3. The examples Yonah is giving for fast transit are not situated in some horribly modernist anti-urban setting. On the contrary! Paris is the sort of city urbanists of all factions claim as their own. And finding the Metro too slow to be useful for suburban expansion, it built the RER, which averages about 45 km/h, and is now building the even faster Grand Paris Express.

Jonathan P said...

I think what most "fast transit" advocates want is for "slow transit" backers to simply acknowledge that--far from being the end-all-be-all--speed matters, and to stop dismissing claims that they don't. I can't think of a single "fast transit" advocate who has argued that we just give up on surface transit and only build subways or els everywhere, but I have heard "slow transit" advocates argue the converse regarding streetcars. There's plenty of room between projects like the Silver Line and Portland Streetcar. The problem is that for many of the CNU/architect/slow transit set, if they acknowledge the chink in the armor of their ideology--that speed does matter--it undercuts the foundation of many of their pet projects. I think that's why they try to avoid admitting this.
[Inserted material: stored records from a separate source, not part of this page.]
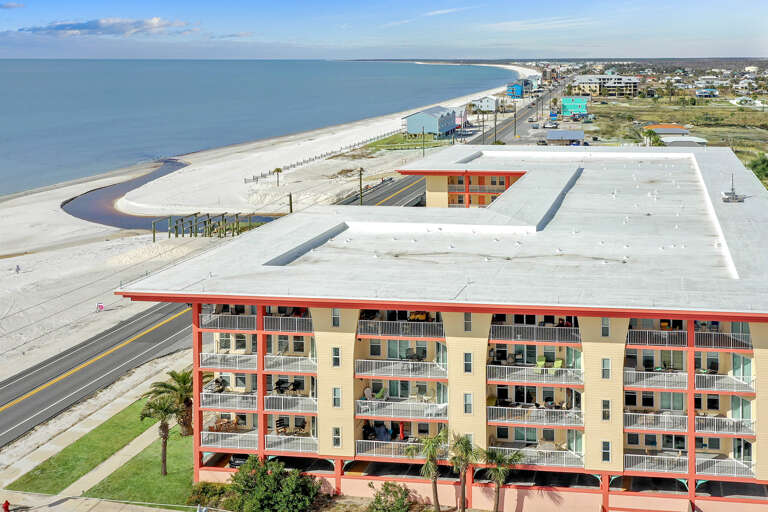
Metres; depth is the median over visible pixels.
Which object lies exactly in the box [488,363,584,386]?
balcony
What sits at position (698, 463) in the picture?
balcony
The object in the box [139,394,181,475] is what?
palm tree
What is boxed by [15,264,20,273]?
person
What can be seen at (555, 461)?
balcony
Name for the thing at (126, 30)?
sky
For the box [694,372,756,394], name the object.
balcony
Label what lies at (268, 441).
balcony
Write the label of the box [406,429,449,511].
palm tree
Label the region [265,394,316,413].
balcony
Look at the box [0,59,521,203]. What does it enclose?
sea
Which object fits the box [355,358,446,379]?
balcony
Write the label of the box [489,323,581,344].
balcony
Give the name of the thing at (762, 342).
hotel building
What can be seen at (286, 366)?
balcony
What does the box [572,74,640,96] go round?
apartment building
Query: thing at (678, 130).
house
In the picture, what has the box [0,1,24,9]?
cloud
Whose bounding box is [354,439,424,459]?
balcony
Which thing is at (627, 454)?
balcony
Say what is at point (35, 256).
sand beach
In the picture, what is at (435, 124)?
blue building
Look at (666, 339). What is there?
balcony railing
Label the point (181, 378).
palm tree
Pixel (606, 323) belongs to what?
window
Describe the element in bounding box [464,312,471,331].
window
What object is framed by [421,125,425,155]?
utility pole
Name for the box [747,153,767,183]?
tree
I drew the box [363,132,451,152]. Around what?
lawn
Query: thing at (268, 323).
balcony railing
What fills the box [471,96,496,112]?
white house
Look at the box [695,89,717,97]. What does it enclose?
house
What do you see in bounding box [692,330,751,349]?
balcony
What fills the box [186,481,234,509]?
shrub
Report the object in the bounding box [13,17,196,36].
cloud
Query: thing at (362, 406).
balcony
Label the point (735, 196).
rooftop unit
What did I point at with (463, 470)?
palm tree
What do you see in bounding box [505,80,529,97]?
blue building
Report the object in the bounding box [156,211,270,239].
pilings
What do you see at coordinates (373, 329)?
balcony
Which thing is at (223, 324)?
balcony
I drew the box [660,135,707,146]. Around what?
low building
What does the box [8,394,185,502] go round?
lawn
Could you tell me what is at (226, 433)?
balcony
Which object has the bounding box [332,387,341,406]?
window
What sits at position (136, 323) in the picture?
road
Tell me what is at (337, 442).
window
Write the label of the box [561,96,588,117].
blue building
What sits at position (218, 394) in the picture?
balcony
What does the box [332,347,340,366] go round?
window
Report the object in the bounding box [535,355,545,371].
green chair
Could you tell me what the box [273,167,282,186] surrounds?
palm tree
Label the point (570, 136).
low building
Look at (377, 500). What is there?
shrub
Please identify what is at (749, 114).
grass field
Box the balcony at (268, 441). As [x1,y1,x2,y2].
[264,433,317,453]
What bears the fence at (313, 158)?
on the sand beach at (35, 256)
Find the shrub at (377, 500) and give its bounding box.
[365,480,413,511]
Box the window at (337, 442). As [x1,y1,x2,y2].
[332,427,341,446]
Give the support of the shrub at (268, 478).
on the ground
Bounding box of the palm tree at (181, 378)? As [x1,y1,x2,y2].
[149,368,194,435]
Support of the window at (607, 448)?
in the hotel building at (762, 342)
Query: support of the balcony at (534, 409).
attached to the hotel building at (762, 342)
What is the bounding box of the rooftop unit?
[721,172,745,202]
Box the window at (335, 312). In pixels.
[332,308,340,326]
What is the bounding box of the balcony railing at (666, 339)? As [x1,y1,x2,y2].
[627,329,686,346]
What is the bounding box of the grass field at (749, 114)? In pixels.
[579,94,767,190]
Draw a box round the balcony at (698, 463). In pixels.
[694,456,755,478]
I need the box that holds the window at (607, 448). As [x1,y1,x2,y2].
[601,440,610,461]
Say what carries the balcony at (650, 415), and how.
attached to the hotel building at (762, 342)
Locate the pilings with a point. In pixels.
(238, 221)
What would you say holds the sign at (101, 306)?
on the sand beach at (35, 256)
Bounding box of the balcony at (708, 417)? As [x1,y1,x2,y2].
[696,414,756,436]
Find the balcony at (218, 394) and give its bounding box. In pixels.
[199,391,255,410]
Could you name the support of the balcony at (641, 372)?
attached to the hotel building at (762, 342)
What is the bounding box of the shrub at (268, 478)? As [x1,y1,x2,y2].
[223,456,321,511]
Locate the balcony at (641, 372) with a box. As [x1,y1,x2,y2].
[625,369,686,389]
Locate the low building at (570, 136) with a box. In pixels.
[541,129,585,144]
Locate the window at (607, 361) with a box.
[601,358,610,378]
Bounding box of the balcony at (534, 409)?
[486,404,584,426]
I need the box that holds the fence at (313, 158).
[245,130,398,183]
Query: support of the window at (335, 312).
in the hotel building at (762, 342)
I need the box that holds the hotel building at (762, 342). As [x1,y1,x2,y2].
[111,139,767,509]
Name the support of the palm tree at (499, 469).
on the ground
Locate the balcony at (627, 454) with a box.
[624,452,685,473]
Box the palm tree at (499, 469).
[480,447,522,511]
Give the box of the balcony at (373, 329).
[357,318,444,338]
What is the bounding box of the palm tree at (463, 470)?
[445,431,479,511]
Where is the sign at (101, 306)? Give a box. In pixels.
[96,302,104,311]
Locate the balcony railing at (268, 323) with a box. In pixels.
[262,315,313,333]
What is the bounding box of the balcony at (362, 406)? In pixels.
[354,397,446,420]
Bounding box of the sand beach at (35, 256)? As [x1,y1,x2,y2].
[0,87,508,426]
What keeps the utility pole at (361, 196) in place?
on the sand beach at (35, 256)
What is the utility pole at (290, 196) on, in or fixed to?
on the sand beach at (35, 256)
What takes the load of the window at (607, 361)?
in the hotel building at (762, 342)
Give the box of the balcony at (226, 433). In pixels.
[199,430,257,450]
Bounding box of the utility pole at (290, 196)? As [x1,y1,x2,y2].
[288,193,292,212]
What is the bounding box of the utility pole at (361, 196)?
[358,167,363,204]
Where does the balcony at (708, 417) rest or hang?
attached to the hotel building at (762, 342)
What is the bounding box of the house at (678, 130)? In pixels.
[643,124,689,135]
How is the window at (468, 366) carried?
in the hotel building at (762, 342)
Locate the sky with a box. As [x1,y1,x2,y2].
[0,0,767,59]
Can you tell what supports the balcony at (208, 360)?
attached to the hotel building at (762, 342)
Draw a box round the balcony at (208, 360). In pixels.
[200,353,255,370]
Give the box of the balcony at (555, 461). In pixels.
[487,445,584,468]
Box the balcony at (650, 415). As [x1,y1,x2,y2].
[624,411,687,431]
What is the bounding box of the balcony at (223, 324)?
[197,312,255,330]
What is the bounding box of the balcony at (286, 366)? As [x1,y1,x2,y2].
[263,354,316,373]
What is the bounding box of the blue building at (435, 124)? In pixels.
[403,106,458,137]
Let's get back to focusing on solving problems instead of copying and pasting solutions. If we're going to build streetcars (or BRT for that matter), then let's get as much out of them as we can: maximum dedicated lanes, signal priority, off-board payment, etc. And if we see streetcar projects that don't offer mobility benefits, let's call them out in the same way we call out BRT creep. Let's talk about the intrinsic differences in rail vs BRT when we evaluate projects rather than citing subjective arguments like 'it's about creating an experience.' Let's ask the community to weigh the trade-offs among economic development, travel time, impacts, etc.

As for cost effectiveness, there's also a lot of room between T-SUB and the current policy. I prefer Jarrett Walker's calls for measuring travel time savings in percentage terms rather than absolute ( That way, we don't encourage long commuter oriented projects at the expense of shorter distance urban projects.
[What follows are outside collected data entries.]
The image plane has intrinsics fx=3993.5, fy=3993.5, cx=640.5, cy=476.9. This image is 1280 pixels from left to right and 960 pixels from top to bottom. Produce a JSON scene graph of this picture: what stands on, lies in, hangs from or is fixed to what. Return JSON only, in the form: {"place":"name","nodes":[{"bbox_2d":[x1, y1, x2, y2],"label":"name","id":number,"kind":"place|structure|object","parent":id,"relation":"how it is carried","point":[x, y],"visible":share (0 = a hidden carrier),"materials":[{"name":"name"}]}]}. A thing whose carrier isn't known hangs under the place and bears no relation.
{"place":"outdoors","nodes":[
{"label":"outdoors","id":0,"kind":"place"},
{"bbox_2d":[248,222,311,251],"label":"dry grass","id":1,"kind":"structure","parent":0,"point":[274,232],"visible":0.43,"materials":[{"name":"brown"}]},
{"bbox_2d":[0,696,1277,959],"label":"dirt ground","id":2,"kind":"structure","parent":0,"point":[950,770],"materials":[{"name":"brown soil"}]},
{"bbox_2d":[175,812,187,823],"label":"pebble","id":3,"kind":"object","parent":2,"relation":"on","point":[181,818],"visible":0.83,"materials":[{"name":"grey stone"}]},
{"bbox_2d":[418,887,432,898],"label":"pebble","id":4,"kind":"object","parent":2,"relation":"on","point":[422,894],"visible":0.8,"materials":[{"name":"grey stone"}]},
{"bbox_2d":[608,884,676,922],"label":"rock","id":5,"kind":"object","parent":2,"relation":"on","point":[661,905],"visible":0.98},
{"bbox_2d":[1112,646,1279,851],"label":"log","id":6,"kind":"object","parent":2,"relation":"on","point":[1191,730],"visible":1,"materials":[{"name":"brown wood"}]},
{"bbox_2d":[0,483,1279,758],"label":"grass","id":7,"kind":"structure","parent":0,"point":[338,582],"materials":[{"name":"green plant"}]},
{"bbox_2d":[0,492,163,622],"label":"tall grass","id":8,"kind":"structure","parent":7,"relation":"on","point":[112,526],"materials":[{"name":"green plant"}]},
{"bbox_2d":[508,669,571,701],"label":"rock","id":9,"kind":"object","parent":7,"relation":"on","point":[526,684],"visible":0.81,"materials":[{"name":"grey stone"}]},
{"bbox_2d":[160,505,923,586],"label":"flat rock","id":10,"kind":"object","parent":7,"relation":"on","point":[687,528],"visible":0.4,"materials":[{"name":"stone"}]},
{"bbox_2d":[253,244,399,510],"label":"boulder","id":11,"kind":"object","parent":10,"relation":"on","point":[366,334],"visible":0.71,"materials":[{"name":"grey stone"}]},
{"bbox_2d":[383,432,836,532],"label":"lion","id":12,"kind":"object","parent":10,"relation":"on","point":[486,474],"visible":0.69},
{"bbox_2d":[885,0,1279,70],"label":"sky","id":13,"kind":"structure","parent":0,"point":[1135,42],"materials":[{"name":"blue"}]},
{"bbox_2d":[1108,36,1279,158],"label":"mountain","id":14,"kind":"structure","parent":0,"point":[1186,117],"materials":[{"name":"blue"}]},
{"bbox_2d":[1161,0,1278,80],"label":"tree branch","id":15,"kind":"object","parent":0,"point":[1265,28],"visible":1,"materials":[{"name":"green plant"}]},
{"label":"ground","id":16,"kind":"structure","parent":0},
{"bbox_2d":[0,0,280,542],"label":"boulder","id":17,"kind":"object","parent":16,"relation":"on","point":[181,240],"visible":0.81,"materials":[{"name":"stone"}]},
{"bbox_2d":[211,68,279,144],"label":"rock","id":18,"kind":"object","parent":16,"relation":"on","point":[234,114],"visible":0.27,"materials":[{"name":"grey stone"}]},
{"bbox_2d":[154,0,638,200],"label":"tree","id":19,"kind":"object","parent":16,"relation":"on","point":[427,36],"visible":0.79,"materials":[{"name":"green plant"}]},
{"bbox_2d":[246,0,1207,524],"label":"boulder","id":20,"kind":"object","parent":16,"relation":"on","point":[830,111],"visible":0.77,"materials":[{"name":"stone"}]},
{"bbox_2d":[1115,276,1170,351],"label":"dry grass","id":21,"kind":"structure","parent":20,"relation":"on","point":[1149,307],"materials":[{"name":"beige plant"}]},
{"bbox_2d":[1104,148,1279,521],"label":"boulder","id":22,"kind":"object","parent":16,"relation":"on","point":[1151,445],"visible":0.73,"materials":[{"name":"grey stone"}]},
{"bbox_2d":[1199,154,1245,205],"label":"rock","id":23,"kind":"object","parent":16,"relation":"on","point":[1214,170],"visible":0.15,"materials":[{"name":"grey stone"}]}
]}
My broader point is I think fast transit advocates are conceding a lot of room in the middle for more effective, place-based, urban transit projects that the slow transit advocates are unwilling to admit.

Nathanael said...

The main problems with the Green Line in MSP relate to lack of signal priority.

It is remarkably difficult to get city street departments to turn on signal priority; Toronto has been fighting with this on its streetcar system for literally decades. It seems best to demand crossing gates upfront.

Unknown said...

At the very least, it's ridiculous that light rail lines don't have complete signal priority. There might be over 100 people sitting on that train, waiting for three cars to take a left in front of them. That's absurd, the feds should not pay for that ever. I imagine it's a function of LOS planning, which thankfully we're starting to rid ourselves of here in California.

Anonymous said...

Unfortunately, North America is still auto-oriented. It is easier, and within a shorter time-frame, to build freeways than it is to build any rail based public transit. Also, automobiles (with 1.3 people inside) making a left turn are still given priority over any public transit vehicle (with 40+, or even 200+).

Christof Spieler said...

I think signal priority is key in the Minneapolis discussion. Houston Main Street Line averages 15 mph with signal priority and a station spacing pretty similar to Minneapolis. There is a big different in trip time (and what a transit rider can access in a reasonable time) between 8mph and 15 mph. Signal priority costs virtually nothing and has no negative effects on walkable urbanism. I'm at the APTA sustainability conference and I was talking to a speaker from the Munich transit agency. She was flabbergasted that we don't do signal priority for light rail. They're doing it not just for streetcars but for local bus.